# Striker Ice floating Suit



## WHITE-DEER-SLAYER (Oct 12, 2009)

Hello everyone,

I have had a Arctic Armor suit for 4 years now and have loved it EXCEPT the (CUSTOMER SERVICE) is pathetic. My bib pockets both started to come unthreaded in the same spot, which never happened with 4 of my buddies suits that they work in, fish in and basically wear over half of the year. They said that it was due to abuse by me and bring it to a shop to sew it because they wont do anything for me. I was at a restaurant last week and left my AA coat there on accident and ended up getting stolen. Due to the AA Customer service and my coat getting stolen im going with someone else. I was wondering what everyone thins about Strikers floating Ice suit and also the Customer Service? Thanks


----------



## ready2fish (Apr 2, 2009)

WHITE-DEER-SLAYER said:


> Hello everyone,
> 
> I have had a Arctic Armor suit for 4 years now and have loved it EXCEPT the (CUSTOMER SERVICE) is pathetic. My bib pockets both started to come unthreaded in the same spot, which never happened with 4 of my buddies suits that they work in, fish in and basically wear over half of the year. They said that it was due to abuse by me and bring it to a shop to sew it because they wont do anything for me. I was at a restaurant last week and left my AA coat there on accident and ended up getting stolen. Due to the AA Customer service and my coat getting stolen im going with someone else. I was wondering what everyone thins about Strikers floating Ice suit and also the Customer Service? Thanks



Don't expect any better customer service with Striker Ice

I just went threw sending back my bibs for repair and to say it nicely there customer service is a joke !!


----------



## shawnfire (Nov 5, 2005)

Dont' know about C/S haven't had to use it. Bought my suit last yr the lite and I like it a lot very warm. only thing i don't like is the suspenders on the bibs fall off my shoulders, I still need to sew a strap, nothing major.


----------



## skulldugary (Apr 12, 2003)

I have the Striker HardWater and absolutly no problems....love it..


----------



## Pole Setter (Aug 14, 2009)

I got the Striker ice Predator and I really like it, it's very warm. I tried on the Hardwater series on and it was heavy. I was at Northwoods in Pinconning Mi they had them on sale. Predator was $260.00 for the set and the Hardwater was $360.00 for the set. 

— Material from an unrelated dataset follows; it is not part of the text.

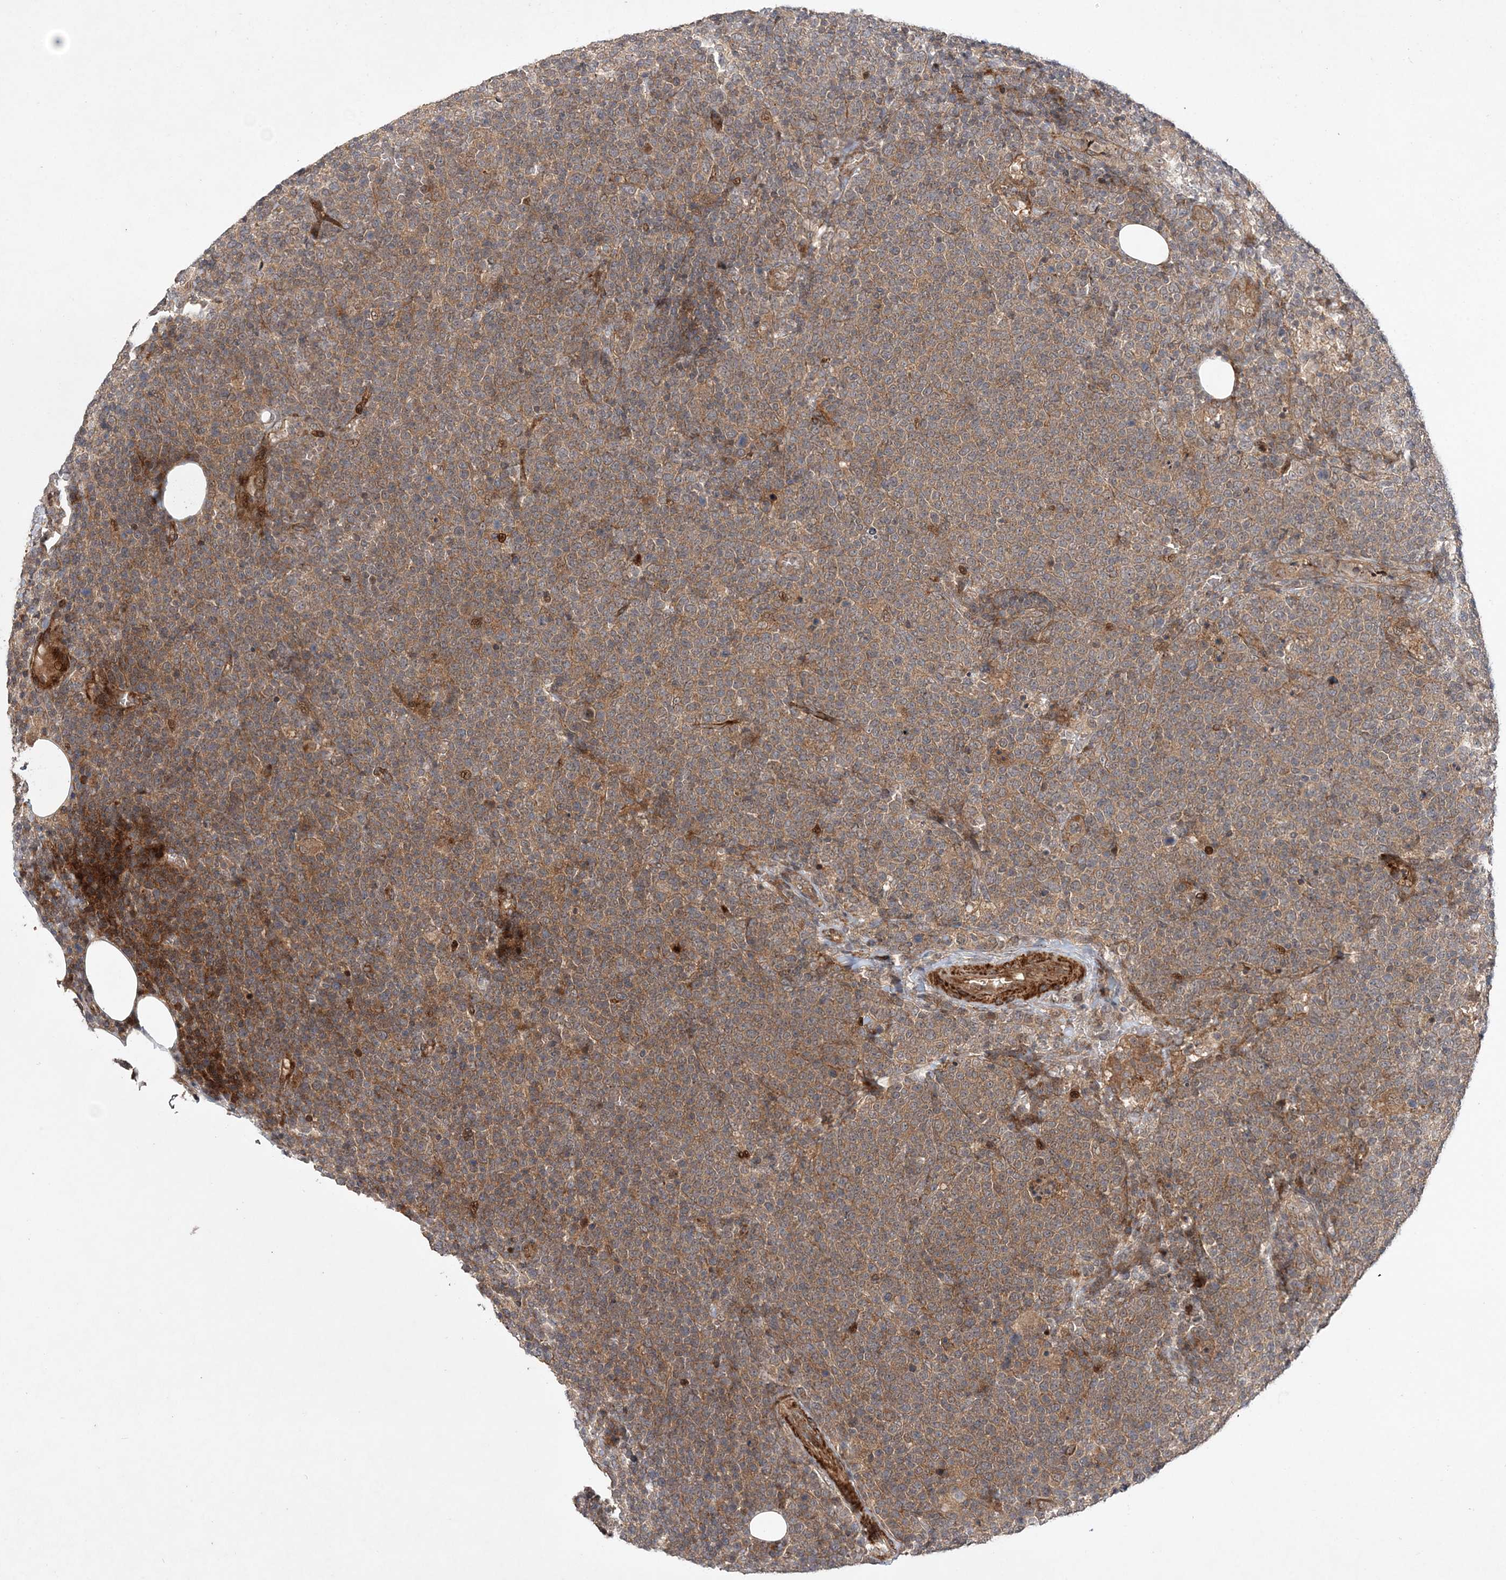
{"staining": {"intensity": "weak", "quantity": ">75%", "location": "cytoplasmic/membranous"}, "tissue": "lymphoma", "cell_type": "Tumor cells", "image_type": "cancer", "snomed": [{"axis": "morphology", "description": "Malignant lymphoma, non-Hodgkin's type, High grade"}, {"axis": "topography", "description": "Lymph node"}], "caption": "DAB immunohistochemical staining of human lymphoma reveals weak cytoplasmic/membranous protein expression in approximately >75% of tumor cells. (DAB (3,3'-diaminobenzidine) = brown stain, brightfield microscopy at high magnification).", "gene": "UBTD2", "patient": {"sex": "male", "age": 61}}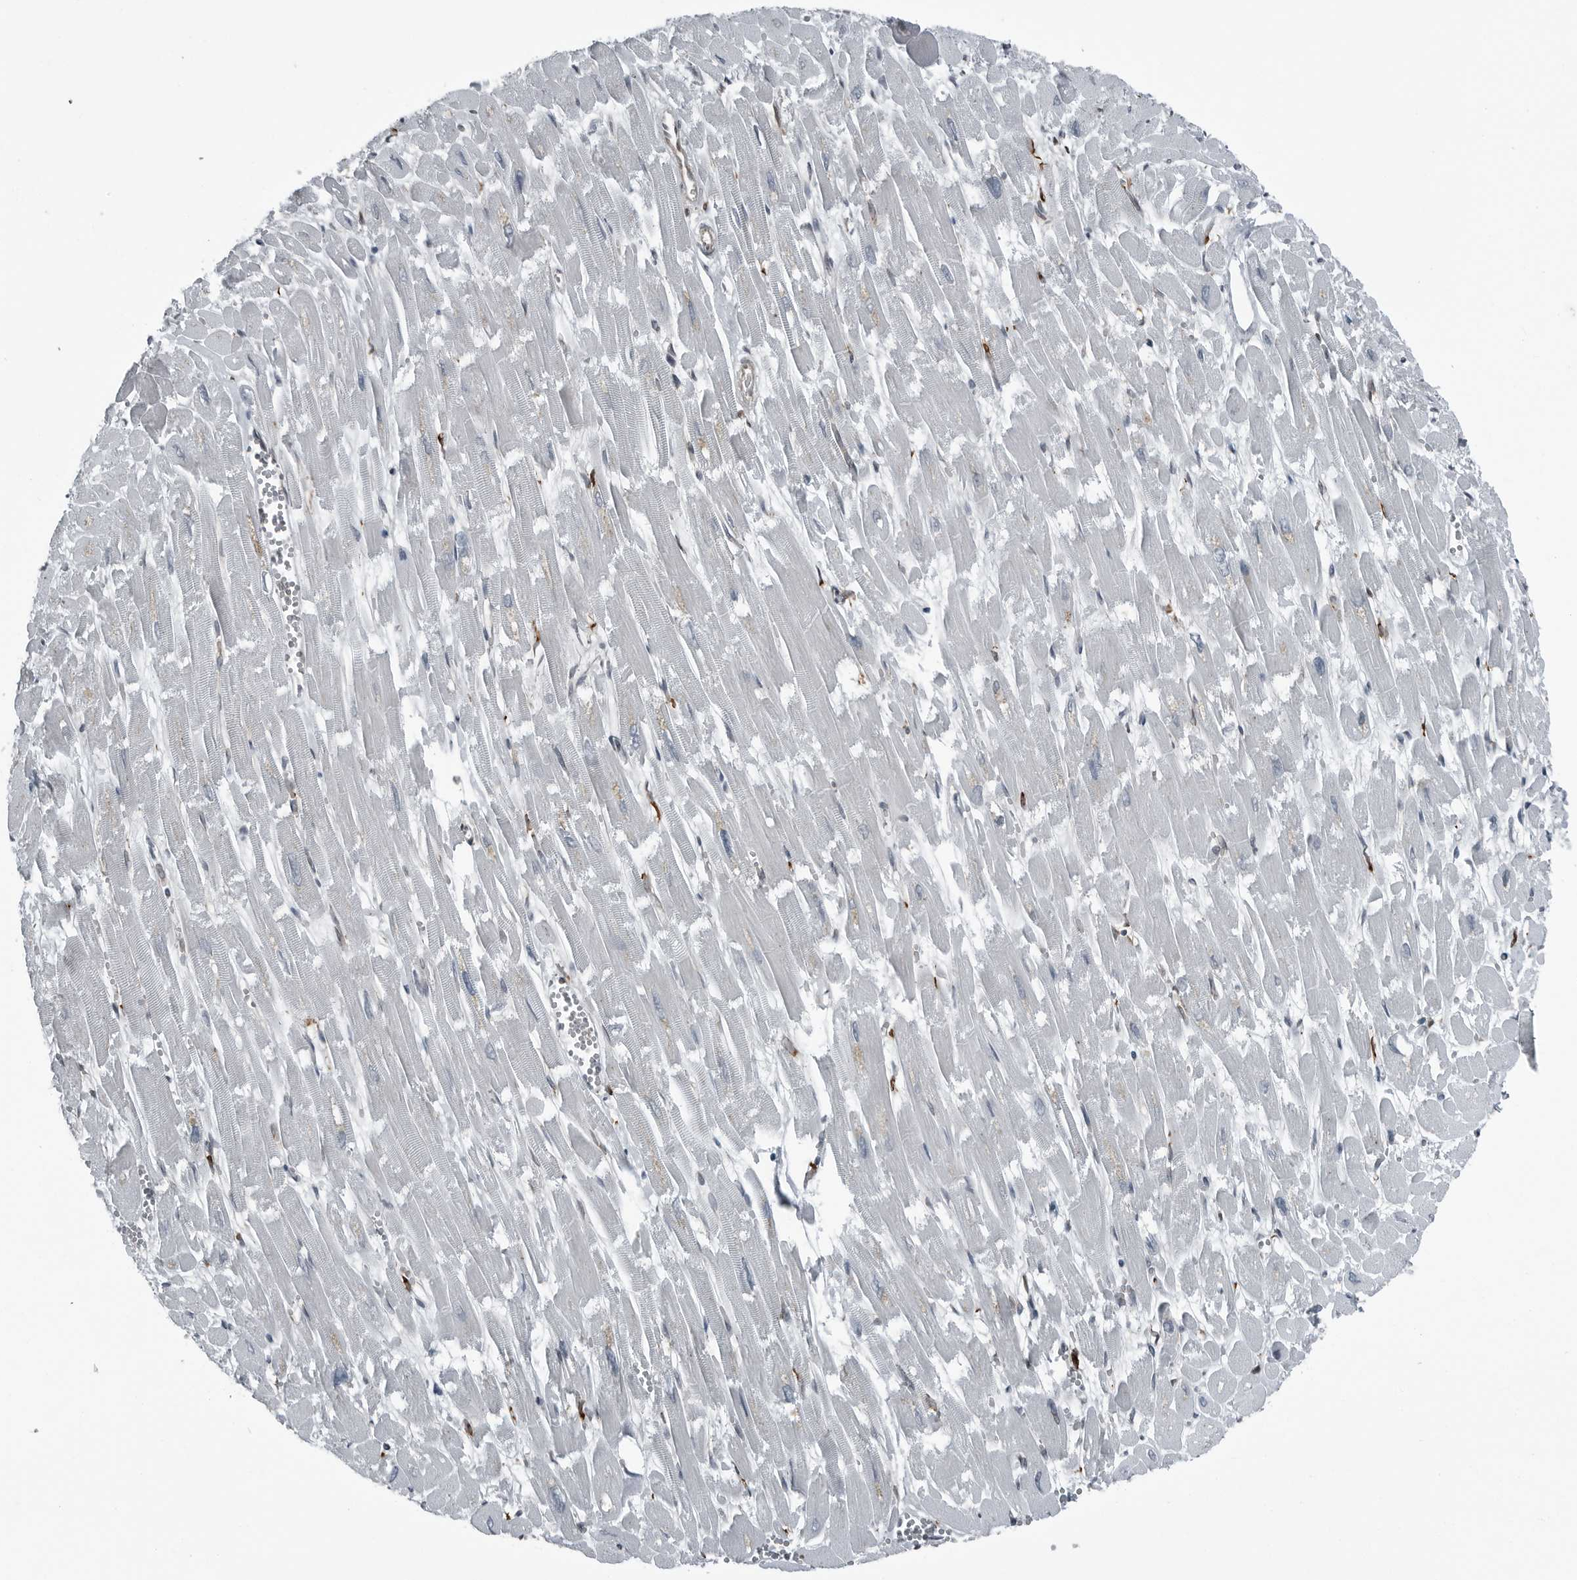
{"staining": {"intensity": "negative", "quantity": "none", "location": "none"}, "tissue": "heart muscle", "cell_type": "Cardiomyocytes", "image_type": "normal", "snomed": [{"axis": "morphology", "description": "Normal tissue, NOS"}, {"axis": "topography", "description": "Heart"}], "caption": "IHC of unremarkable heart muscle demonstrates no expression in cardiomyocytes.", "gene": "CEP85", "patient": {"sex": "male", "age": 54}}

Posted using Outdoor Hub Campfire


----------



## PETEE (Dec 24, 2007)

North woods had both predator and hard water jackets for a $100 same with the bibs. I love my predator jacket and haven't had any issues with it. Their supply was low but it is worth giving them a call to see if they have your size, 100 bucks you can't go wrong.


----------



## WHITE-DEER-SLAYER (Oct 12, 2009)

What is the deal with customer service these days? Is everyone so rich that they dont care a single bit about the customer anymore?


----------



## S Reed (Jan 3, 2011)

I have had my striker lite for 3 yrs with no issues and love it.
Just have to cross the bib straps to keep them on shoulders.


----------



## shawnfire (Nov 5, 2005)

S Reed said:


> I have had my striker lite for 3 yrs with no issues and love it.
> Just have to cross the bib straps to keep them on shoulders.


Wow never thought of doing that good point, was just going to attach something


----------



## salmonslammer (Jan 28, 2001)

Place called korkys in minn had em in small and 2xl for $79.for the bibs. Snagged a pair for my daughter and she loves to be able to get in the slop and not get wet.

Sent from my HTCONE using Ohub Campfire mobile app


----------



## jfusco5598 (Jan 6, 2011)

Striker's customer service is top notch. I have had problems with my bibs but they have always replaced them ASAP with no issues!


----------



## goodworkstractors (Aug 7, 2007)

skulldugary said:


> I have the Striker HardWater and absolutly no problems....love it..


----------



## bobberbill (Apr 5, 2011)

Spent 5 hrs on the ice today. Climate coat, Hardwater bibs. 18°, 20 mph winds. Snug as a bug..My shoulders got a bit chilled, but the wind wasn't letting up. I had just jeans and a sweatshirt on as a base..1 gill..2 of us..


----------



## goodworkstractors (Aug 7, 2007)

bobberbill said:


> 1 gill..2 of us..


Wow! Coordinates please! :yikes:


----------



## bobberbill (Apr 5, 2011)

didn't mention i missed one!!


----------



## Milbo (Jan 5, 2011)

I had the same issue. I asked the wife to sew some elastic on the back to hold the straps together. Worked great! I talked to Striker a few years ago about it and told them the bibs would be much better if they fixed the shoulder creep issue.


----------